The son of a well-to-do merchant family Six, Jan studied liberal arts and law in Leiden in 1634. He became the son-in-law of the mayor of Amsterdam, Nicolaes Tulp, in 1655, when he married Tulp's daughter Margaretha. Thanks to his father-in-law, he became magistrate of family law and various other appointments on the city council, eventually becoming mayor of Amsterdam himself in 1691 at the ripe age of 73.
Six was good friends with the poet Joost van den Vondel and the painter Rembrandt van Rijn, during the forties. Six remained a devotee of the arts all his life and wrote plays himself, the most famous being Medea, published in 1648 (with an etching by Rembrandt), and Onschult (Innocence) in 1662. In the same year the Dutch translation of Baldassarre Castiglione's Il libro del Cortegiano was dedicated to Six.
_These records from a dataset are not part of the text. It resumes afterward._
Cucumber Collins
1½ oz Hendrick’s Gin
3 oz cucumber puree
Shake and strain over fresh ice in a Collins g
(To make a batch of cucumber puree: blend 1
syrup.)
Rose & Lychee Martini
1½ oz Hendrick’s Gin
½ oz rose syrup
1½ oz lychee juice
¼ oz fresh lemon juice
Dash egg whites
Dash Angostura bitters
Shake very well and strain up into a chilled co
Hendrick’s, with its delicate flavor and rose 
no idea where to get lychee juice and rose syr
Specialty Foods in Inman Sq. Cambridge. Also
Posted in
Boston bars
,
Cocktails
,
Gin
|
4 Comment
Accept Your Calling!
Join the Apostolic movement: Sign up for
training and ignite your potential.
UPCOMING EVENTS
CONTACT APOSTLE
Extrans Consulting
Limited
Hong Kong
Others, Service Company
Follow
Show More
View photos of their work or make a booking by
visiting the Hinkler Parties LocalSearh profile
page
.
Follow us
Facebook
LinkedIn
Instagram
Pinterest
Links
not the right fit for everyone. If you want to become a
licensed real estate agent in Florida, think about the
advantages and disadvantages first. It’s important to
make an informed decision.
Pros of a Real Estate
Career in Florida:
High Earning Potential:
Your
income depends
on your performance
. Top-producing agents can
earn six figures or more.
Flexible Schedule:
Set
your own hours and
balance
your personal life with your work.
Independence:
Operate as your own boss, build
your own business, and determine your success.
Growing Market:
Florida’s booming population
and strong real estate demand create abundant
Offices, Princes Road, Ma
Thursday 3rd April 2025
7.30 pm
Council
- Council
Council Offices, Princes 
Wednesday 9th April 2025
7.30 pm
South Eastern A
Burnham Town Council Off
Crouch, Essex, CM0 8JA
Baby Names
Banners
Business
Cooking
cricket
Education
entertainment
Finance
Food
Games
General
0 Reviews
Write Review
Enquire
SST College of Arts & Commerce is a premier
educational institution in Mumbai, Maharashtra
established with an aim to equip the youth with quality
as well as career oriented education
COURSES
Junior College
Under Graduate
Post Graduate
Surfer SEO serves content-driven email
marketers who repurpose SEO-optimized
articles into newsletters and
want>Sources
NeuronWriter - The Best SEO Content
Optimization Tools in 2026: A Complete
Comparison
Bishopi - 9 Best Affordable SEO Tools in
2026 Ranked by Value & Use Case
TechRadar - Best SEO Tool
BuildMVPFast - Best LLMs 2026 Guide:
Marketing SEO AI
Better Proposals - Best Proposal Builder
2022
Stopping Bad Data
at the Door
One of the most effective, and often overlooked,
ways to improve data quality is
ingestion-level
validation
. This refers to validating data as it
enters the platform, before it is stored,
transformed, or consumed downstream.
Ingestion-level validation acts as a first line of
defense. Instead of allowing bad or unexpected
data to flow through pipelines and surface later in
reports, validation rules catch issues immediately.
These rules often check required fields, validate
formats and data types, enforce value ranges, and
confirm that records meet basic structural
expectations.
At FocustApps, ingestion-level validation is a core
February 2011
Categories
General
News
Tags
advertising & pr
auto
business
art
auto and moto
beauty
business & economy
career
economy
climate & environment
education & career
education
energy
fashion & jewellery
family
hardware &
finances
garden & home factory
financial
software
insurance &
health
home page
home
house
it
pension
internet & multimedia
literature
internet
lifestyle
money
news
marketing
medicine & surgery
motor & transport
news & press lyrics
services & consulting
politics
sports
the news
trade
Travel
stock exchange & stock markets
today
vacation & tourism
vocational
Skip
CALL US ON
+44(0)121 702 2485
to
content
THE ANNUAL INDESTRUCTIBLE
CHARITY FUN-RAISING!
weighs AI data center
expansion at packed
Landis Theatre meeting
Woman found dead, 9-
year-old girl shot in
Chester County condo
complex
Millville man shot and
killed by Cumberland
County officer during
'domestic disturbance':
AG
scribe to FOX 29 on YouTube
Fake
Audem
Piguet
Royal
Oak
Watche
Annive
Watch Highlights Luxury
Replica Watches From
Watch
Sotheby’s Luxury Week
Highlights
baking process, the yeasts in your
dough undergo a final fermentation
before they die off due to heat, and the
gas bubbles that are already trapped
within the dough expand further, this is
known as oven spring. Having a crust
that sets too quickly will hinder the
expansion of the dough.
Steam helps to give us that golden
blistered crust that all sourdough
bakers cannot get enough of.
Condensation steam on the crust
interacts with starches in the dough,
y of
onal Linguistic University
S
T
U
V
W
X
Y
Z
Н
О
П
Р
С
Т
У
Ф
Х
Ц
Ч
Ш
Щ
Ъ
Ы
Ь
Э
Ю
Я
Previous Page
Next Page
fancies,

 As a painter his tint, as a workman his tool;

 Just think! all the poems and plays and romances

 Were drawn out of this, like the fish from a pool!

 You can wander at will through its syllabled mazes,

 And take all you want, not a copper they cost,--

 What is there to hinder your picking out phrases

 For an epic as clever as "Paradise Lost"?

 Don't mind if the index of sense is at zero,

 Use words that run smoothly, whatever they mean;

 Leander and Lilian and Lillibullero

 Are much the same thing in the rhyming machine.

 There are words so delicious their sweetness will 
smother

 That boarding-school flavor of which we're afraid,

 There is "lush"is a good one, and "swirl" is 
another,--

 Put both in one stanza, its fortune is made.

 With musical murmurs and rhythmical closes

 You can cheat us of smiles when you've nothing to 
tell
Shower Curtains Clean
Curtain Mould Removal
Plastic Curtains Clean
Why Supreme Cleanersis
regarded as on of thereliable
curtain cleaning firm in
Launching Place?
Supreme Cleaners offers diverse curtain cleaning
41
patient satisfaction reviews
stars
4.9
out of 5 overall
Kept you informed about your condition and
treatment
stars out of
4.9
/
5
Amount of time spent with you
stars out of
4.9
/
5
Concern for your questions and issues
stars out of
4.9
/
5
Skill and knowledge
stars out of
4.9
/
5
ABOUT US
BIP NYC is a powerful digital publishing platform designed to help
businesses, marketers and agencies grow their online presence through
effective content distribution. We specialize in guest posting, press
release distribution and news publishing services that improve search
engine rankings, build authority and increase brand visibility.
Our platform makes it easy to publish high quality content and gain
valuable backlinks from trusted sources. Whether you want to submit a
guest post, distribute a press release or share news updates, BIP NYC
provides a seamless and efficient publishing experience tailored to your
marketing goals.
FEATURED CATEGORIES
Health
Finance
His collection of paintings, drawings, etchings, and other artifacts (including many from his wife's family) were popular in his lifetime. This collection was eventually handed down generations later to the couple Lucretia Johanna van Winter (1785–1845) and Hendrik Six (1790–1847) whose extensive art collections were combined when they married in 1822 and are known collectively as the Six Collection, though 171 paintings were from the Van Winter family. Among the 76 Van Winter paintings collected by Lucretia Jans herself included a flower painting by Rachel Ruysch that she bought in 1820, the The Milkmaid by Vermeer and the Serenade by Judith Leyster. The 171 paintings that Lucretia Jans took with her on her marriage, were only half of her father's extensive collection that itself had been known and put on display for a half century. The other half went to her sister Anna Louisa, who married Willem van Loon. A few of those paintings can still be seen in Museum Van Loon, but the rest of the other half of the Van Winter collection was sold by Van Loon heirs in 1877 to Gustave baron de Rothschild (son of James Mayer de Rothschild) in Paris.
The Six collection has been the subject of controversy in the Netherlands for decades, because though the house on the Amstel received subsidy from the Dutch government and was open to the public for visiting hours, the house was always also used as a home, and the number of visitors was limited. The dispute has been resolved and the top pieces are lent to the Rijksmuseum several months every other year.